The 10-year-old student at Brookwood Elementary School used some of her clover dollars, which she earned by doing her homework and participating in her 4-H class, which focused on agriscience.

"It's awesome," Chandler says, wearing her "Project Achievement" green clover pin. "You get to go and do projects and different things. I've learned about inherited (plant) traits and germs."

Whitfield County 4-H is a youth development program aimed at fifth through 12th graders and focused on leadership skills and a healthy lifestyle, said Kandace Edwards, coordinator and 4-H agent.

"We focus on giving an opportunity to kids to be more successful," she said. "Mastery, generosity, independence and a sense of belonging, those are essential elements to youth development."

Although classes are over, 4-H coordinators said they are getting ready to start their summer day camp activities in the first week in June. Those activities range from horseback riding to a field trip to Fort Mountain Park.
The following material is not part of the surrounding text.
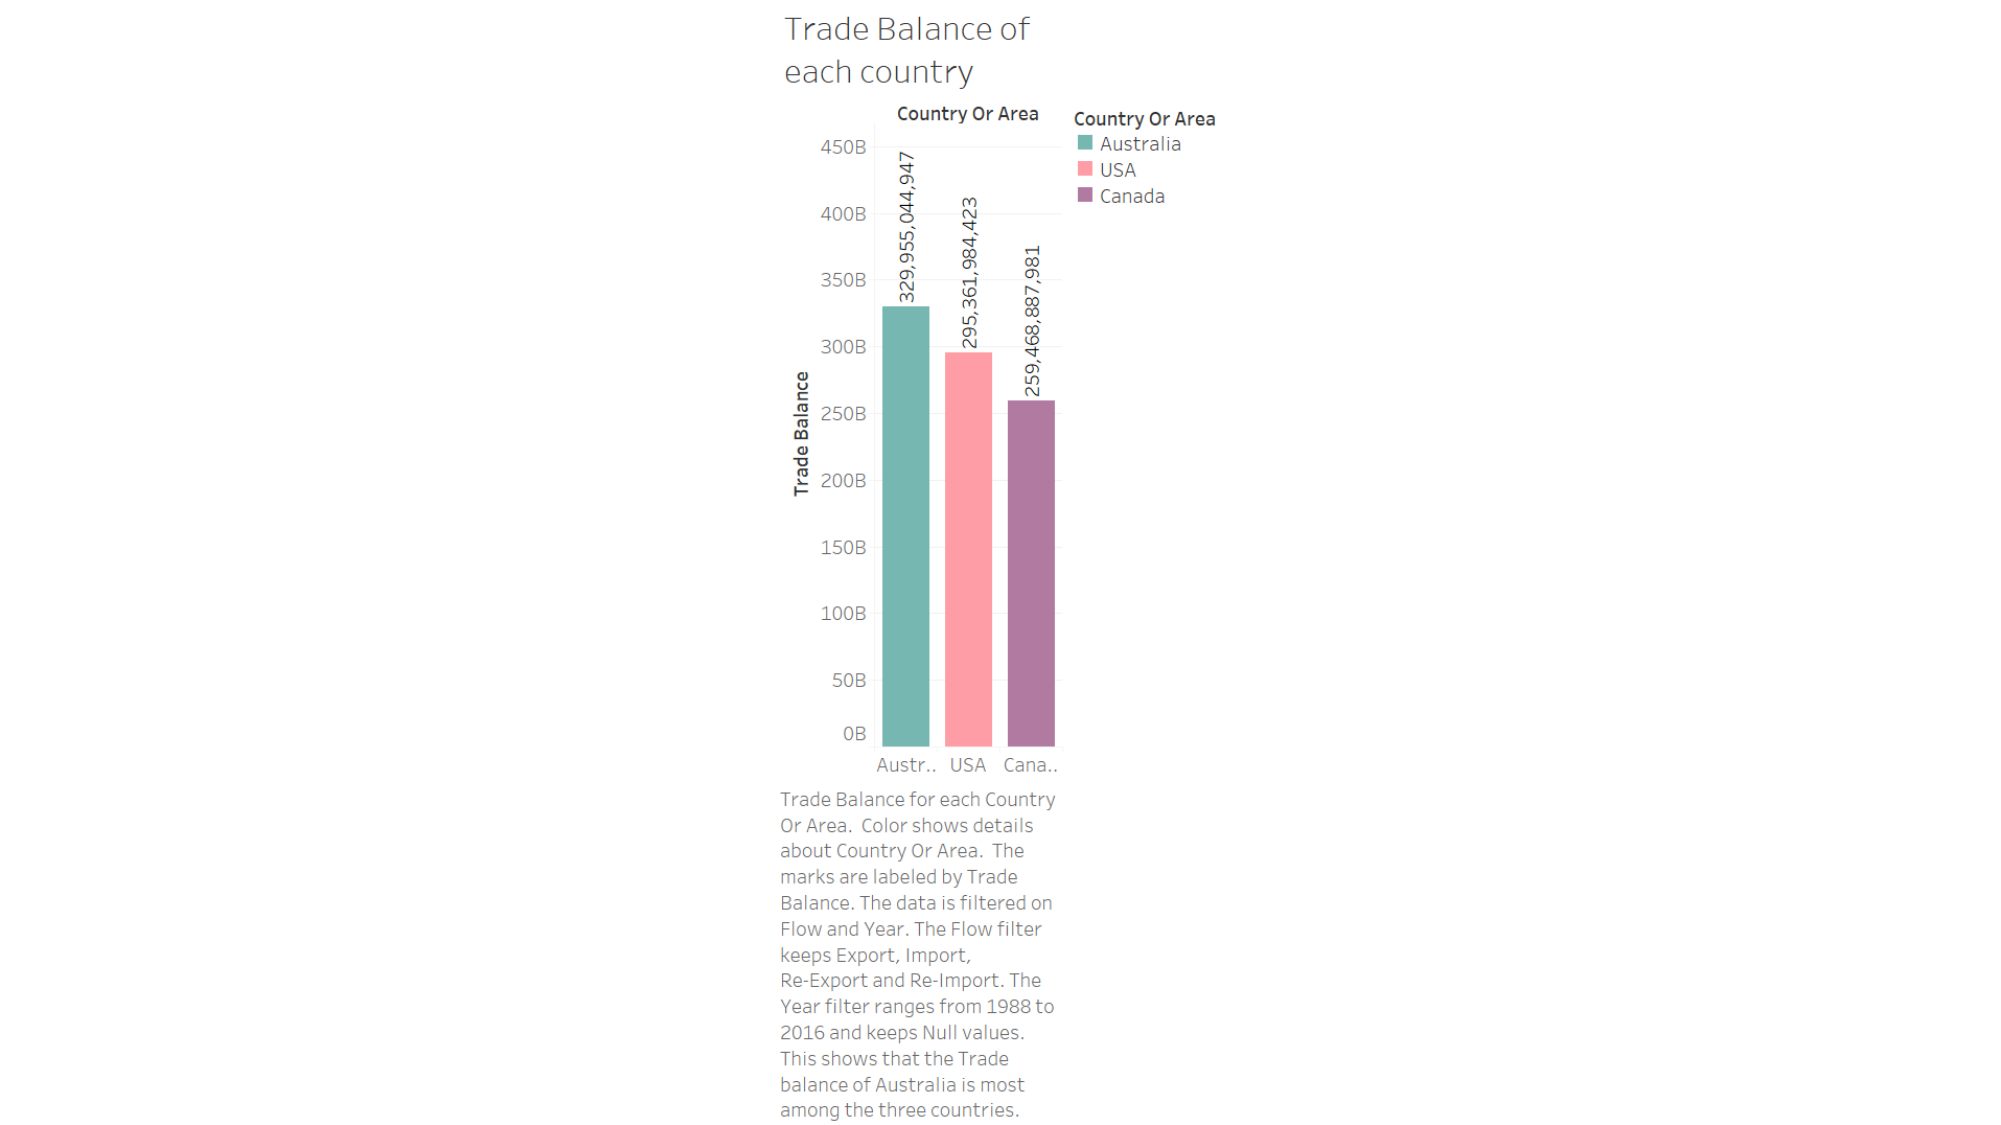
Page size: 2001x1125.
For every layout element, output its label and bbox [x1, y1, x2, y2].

Nationwide, there are more than 6 million youth participating in 4-H programs in more than 3,000 counties, according to the National 4-H Web site. More than 900 take part in Whitfield County.

In the county, Ms. Edwards and three assistants visit about 13 schools in the Dalton and Whitfield County school districts, where they do in-school programs such as the fifth-grade class at Brookwood.
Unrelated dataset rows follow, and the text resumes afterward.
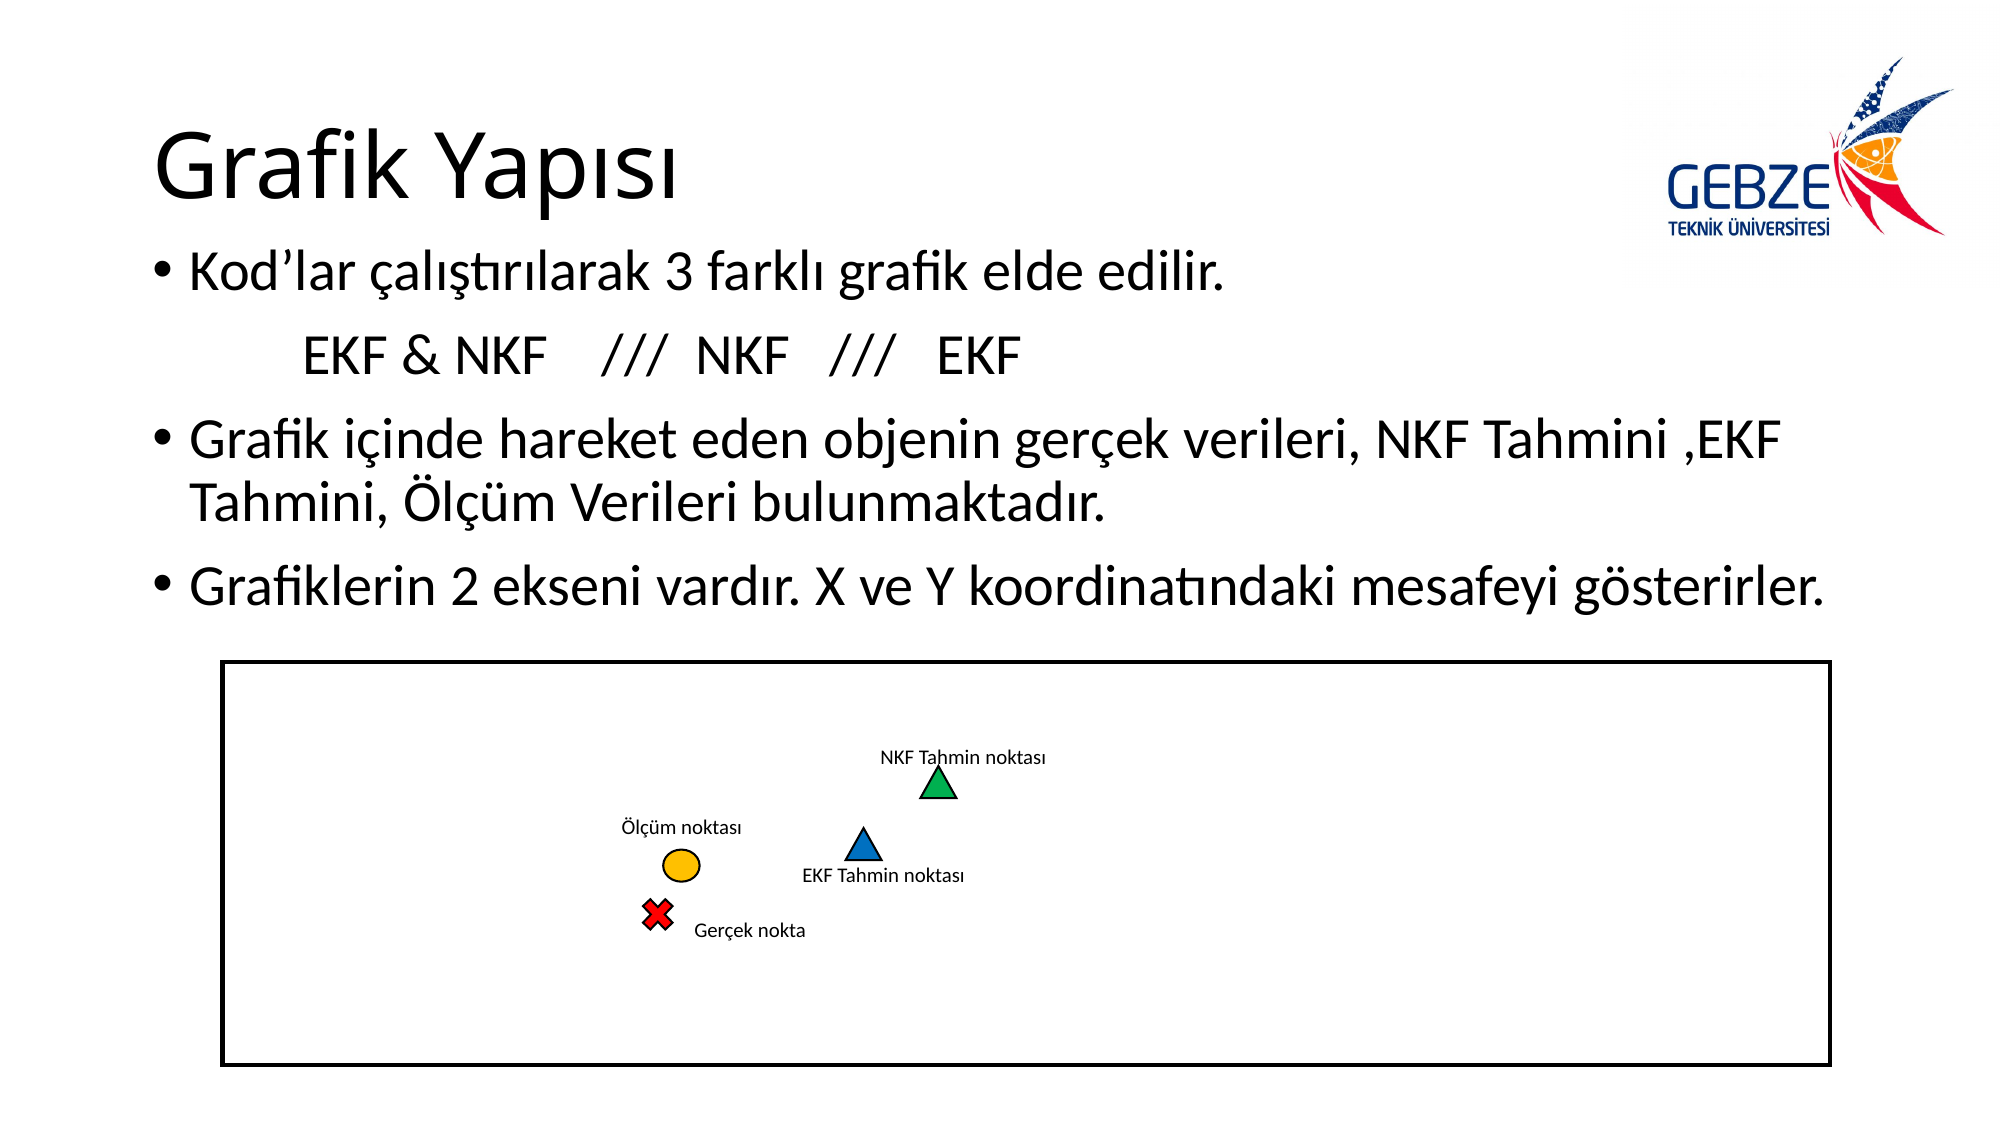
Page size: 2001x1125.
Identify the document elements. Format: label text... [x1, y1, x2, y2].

text_box EKF Tahmin noktası [787, 857, 1030, 920]
list Kod’lar çalıştırılarak 3 farklı grafik elde edilir. EKF & NKF /// NKF /// EKF Grafik içinde hareket eden objenin gerçek verileri, NKF Tahmini ,EKF Tahmini, Ölçüm Verileri bulunmaktadır. Grafiklerin 2 ekseni vardır. X ve Y koordinatındaki mesafeyi gösterirler. [137, 233, 1863, 645]
text_box [846, 825, 882, 857]
text_box NKF Tahmin noktası [865, 739, 1108, 802]
picture [1622, 4, 2000, 288]
text_box Gerçek nokta [679, 912, 866, 962]
title Grafik Yapısı [137, 59, 1622, 233]
text_box Ölçüm noktası [606, 809, 793, 860]
text_box [222, 661, 1831, 1066]
text_box [641, 897, 675, 931]
text_box [662, 860, 701, 883]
"I think it's a great program, it hits a lot of our standards. They come and do different lessons with our kids and have speakers from the community," said fifth-grade teacher Tiffany Thompson.

"But what I really like about it is the social (and speaking) skills they develop. They get to do things we normally don't do during class, more hands-on projects," she said.

Lilian Sanchez, an eight-grade student at New Hope Middle School, said the program has helped her improve in many different ways.

"I've been in 4-H since I was a 5th grader, and I've gotten to know all the people very well. We treat each other like family," said the 14-year-old, who also is the secretary of the program.

"It has helped me with leadership skills," she said. "If it wasn't for the program, I wouldn't be able to talk in front of people. I had always looked for ways to help people, and in 4-H they give you a lot of opportunities to do that. It helps you grow as a person."

Middle and high school students also attend club meetings at the 4-H office in Dalton and participate in competitions and summits out of town.

"We try to work with teachers as much as possible and respect the fact that they are giving up their time to let our curriculum in," Ms. Edwards said.

Everything included in the curriculum is based on Georgia Performance Standards, she said.